▶ [What is required]:
Repeat only the lines below from the one containing "The article reports" through the one containing "2) **Why It Matters:**", inclusive, exactly as written.

▶ [Data under study]:
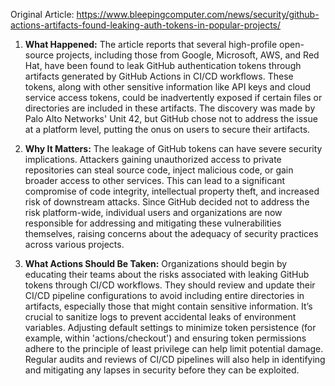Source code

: Original Article: https://www.bleepingcomputer.com/news/security/github-actions-artifacts-found-leaking-auth-tokens-in-popular-projects/

1) **What Happened:**
The article reports that several high-profile open-source projects, including those from Google, Microsoft, AWS, and Red Hat, have been found to leak GitHub authentication tokens through artifacts generated by GitHub Actions in CI/CD workflows. These tokens, along with other sensitive information like API keys and cloud service access tokens, could be inadvertently exposed if certain files or directories are included in these artifacts. The discovery was made by Palo Alto Networks' Unit 42, but GitHub chose not to address the issue at a platform level, putting the onus on users to secure their artifacts.

2) **Why It Matters:**
The leakage of GitHub tokens can have severe security implications. Attackers gaining unauthorized access to private repositories can steal source code, inject malicious code, or gain broader access to other services. This can lead to a significant compromise of code integrity, intellectual property theft, and increased risk of downstream attacks. Since GitHub decided not to address the risk platform-wide, individual users and organizations are now responsible for addressing and mitigating these vulnerabilities themselves, raising concerns about the adequacy of security practices across various projects.

3) **What Actions Should Be Taken:**
Organizations should begin by educating their teams about the risks associated with leaking GitHub tokens through CI/CD workflows. They should review and update their CI/CD pipeline configurations to avoid including entire directories in artifacts, especially those that might contain sensitive information. It’s crucial to sanitize logs to prevent accidental leaks of environment variables. Adjusting default settings to minimize token persistence (for example, within 'actions/checkout') and ensuring token permissions adhere to the principle of least privilege can help limit potential damage. Regular audits and reviews of CI/CD pipelines will also help in identifying and mitigating any lapses in security before they can be exploited.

▶ [Response area]:
The article reports that several high-profile open-source projects, including those from Google, Microsoft, AWS, and Red Hat, have been found to leak GitHub authentication tokens through artifacts generated by GitHub Actions in CI/CD workflows. These tokens, along with other sensitive information like API keys and cloud service access tokens, could be inadvertently exposed if certain files or directories are included in these artifacts. The discovery was made by Palo Alto Networks' Unit 42, but GitHub chose not to address the issue at a platform level, putting the onus on users to secure their artifacts.

2) **Why It Matters:**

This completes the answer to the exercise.